* **AUSGEWÄHLTER AUSZUG**

= = = = = = =

Der Fender Twin Reverb als PlugIn
Der Fender Twin Reverb als PlugIn

Virtuelle Verstärker und Sound

Der Sound ist meistens das nächste Argument, aber hier scheiden sich dann endgültig die Geister. Während die Puristen jede digitale Klangerzeugung ablehnen, loben die Befürworter die große Soundvielfalt aus der Welt der PlugIns sowie den Zugang zu Verstärkermodellen, die man sich nie und nimmer in dieser Vielfalt ins Studio stellen könnte. Ich persönlich sehe das pragmatisch und denke, alles was ordentlich klingt und mir Zeit erspart, hat einen Platz in meinem Aufnahmeprozess. Und gerade bei Clanen, also unversehrten Sounds ist der Unterschied zwischen virtuellen und „echten“ Amps nicht ganz so dramatisch!

Echte Verstärker und Aufwand

Ja, das ist schon die Achillesferse des analogen Aufnahmeprozesses: Verstärker schleppen, aufstellen, hoffen dass er funktioniert und nicht zu stark rauscht, Mikroposition finden, aufnehmen. Das alles kann bei der nötigen Sorgfalt schon mal einen Nachmittag dauern. Und jeder weiß, dass ein guter Mix auch mit einer guten Aufnahme startet, also sollte man sich diese Zeit auch nehmen. Aber jedes Schlechte hat auch sein Gutes. Dadurch, dass man sich einfach mehr Zeit nehmen muss, ist der Gitarrist zum Start der Aufnahme mit Sicherheit schon entspannt, gut eingespielt und vorbereitet. Das kann man bei einer Aufnahme „mal eben schnell virtuell“ oftmals nicht behaupten.

Echter Fender Blackface Twin Reverb von 1964
Echter Fender Blackface Twin Reverb von 1964

Echte Verstärker und Sound

OK, bei der Vielfalt der modernen VST-PlugIns kann die eigene Verstärkersammlung (sofern vorhanden) in den seltensten Fällen mithalten. Dafür kennt man seinen eigenen Verstärker aber auch meist in- und auswendig – im Gegensatz zu einer Million PlugIn-Einstellungen. Zudem ist der Sound eines echten Verstärkers, der mit einem Mikro aufgenommen wird, in der Regel lebendiger, direkter und einfach besser. Punkt!

Wohin zeigt mein Mikro?

= = = = = = =

* **EXTRAHIERTE DATEN**
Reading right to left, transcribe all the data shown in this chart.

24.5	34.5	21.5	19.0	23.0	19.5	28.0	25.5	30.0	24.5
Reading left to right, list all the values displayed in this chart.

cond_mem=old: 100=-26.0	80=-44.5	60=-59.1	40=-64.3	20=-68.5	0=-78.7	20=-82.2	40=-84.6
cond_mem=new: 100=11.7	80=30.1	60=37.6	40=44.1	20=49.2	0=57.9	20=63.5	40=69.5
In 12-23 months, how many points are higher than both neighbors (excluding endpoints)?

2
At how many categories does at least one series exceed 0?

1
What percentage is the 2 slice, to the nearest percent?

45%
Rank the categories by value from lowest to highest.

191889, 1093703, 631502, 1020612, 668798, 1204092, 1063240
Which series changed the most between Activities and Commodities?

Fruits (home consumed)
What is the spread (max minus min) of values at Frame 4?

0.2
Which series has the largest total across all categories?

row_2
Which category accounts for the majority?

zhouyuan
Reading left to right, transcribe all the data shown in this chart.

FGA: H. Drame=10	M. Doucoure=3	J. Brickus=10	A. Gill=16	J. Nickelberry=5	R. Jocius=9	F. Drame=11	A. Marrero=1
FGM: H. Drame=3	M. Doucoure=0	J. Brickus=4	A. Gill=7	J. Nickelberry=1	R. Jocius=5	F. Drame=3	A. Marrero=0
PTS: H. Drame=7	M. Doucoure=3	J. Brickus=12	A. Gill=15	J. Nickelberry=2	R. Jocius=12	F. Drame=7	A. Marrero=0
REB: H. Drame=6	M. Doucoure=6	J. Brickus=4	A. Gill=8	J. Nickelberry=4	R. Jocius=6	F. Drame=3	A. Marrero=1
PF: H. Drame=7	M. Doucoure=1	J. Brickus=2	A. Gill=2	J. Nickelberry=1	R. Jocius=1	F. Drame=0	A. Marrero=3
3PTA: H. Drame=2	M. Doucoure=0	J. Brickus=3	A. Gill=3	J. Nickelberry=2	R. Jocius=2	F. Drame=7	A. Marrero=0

= = = = = = =

* **AUFGABEN**
1. Wie lange kann eine sorgfältige Aufnahme mit einem echten Verstärker laut dem Auszug über Gitarrenverstärker dauern?
2. Setze den Auszug über Gitarrenverstärker unter der Überschrift „Wohin zeigt mein Mikro?“ fort.

* **LÖSUNGEN**
1. Schon mal einen Nachmittag.

2.
Vor dem Lautsprecher eines Verstärkers ist in der Regel eine Schutz-Bespannung, die es schwierig macht zu erkennen, auf welchen Teil des Speakers das Mikro zeigt. Mit einer taschenlampe kann man hier aber gut sehen, wo genau das Mikro auf den Speaker schaut. Einfach die Taschenlampe unterhalb des Mikros direkt an den Stoff halten und schon kann man dahinter erkennen, wo der Strahl der Taschenlampe und damit auch das Mikro „auf den Speaker hört“!

Mit einer Taschenlamoe erkennen, wohin das Mikros zeigt
Mit einer Taschenlamoe erkennen, wohin das Mikros beim Speaker zeigt

Nach der Aufnahme ist vor dem Mix

Sind alle Spuren wunschgemäß aufgenommen, gibt es auch vor dem Mix durchaus noch ein par Arbeiten, die man erledigen sollte. Dazu gehört speziell bei Aufnahmen mit Gitarren das „Reinigen“ der Spuren. Gemeint ist alle Passagen, in denen nicht gespielt wird, der Amp aber vor sich hin rauscht, einmal sauber zu schneiden. Das kann man von Hand machen, muss man aber nicht! Einfacher geht es sicherlich mit der Funktion „Stille suchen“, die in nahezu jeder DAW zu finden ist. Über die Anwendung in Studio One habe ich hier schon mal ausführlich geschrieben, daher spare ich mir das an dieser Stelle!

Quantisierung für den Groove

Des Weiteren könnte man bei groovigen Sachen auch Quantisieren, damit de Gitarre – sollte sie nicht ganz so sauber eingespielt sein – ein bisschen besser mit dem Song harmoniert und groovt. Zur Audio-Quantisierung habe ich hier schon mal geschrieben, daher auch an dieser Stelle „nur“ der Verweis auf diesen Artike nebst Video!

Arrangement vor Mix

Ist der Song in sich schon vom Aufbau und der Song-Dynamik stimmig, mischt es sich gleich viel leichter. Daher entscheide ich im letzten Schritt vorm Mix immer auch noch, wann welche Parts spielen und wann nicht. Denn nicht alles, was wir uns ausdenken und einspielen fördert den Song zu jeder Zeit. Ist ja klar, wenn alle Instrumente von vorne bis hinten durchgängig spielen, kann das Arrangement keine dDynamik oder Spannung aufbauen – egal wie gut der Song ist. Daher gilt hier mein altes Motto „Kim your Darlings“ und ich dünne die eingespielten Parts geschickt so aus, dass der Song mit seinen einzelnen Elementen immer irgendwie in Bewegung ist. Im Video erkennst Du wahrscheinlich am besten, was ich meine!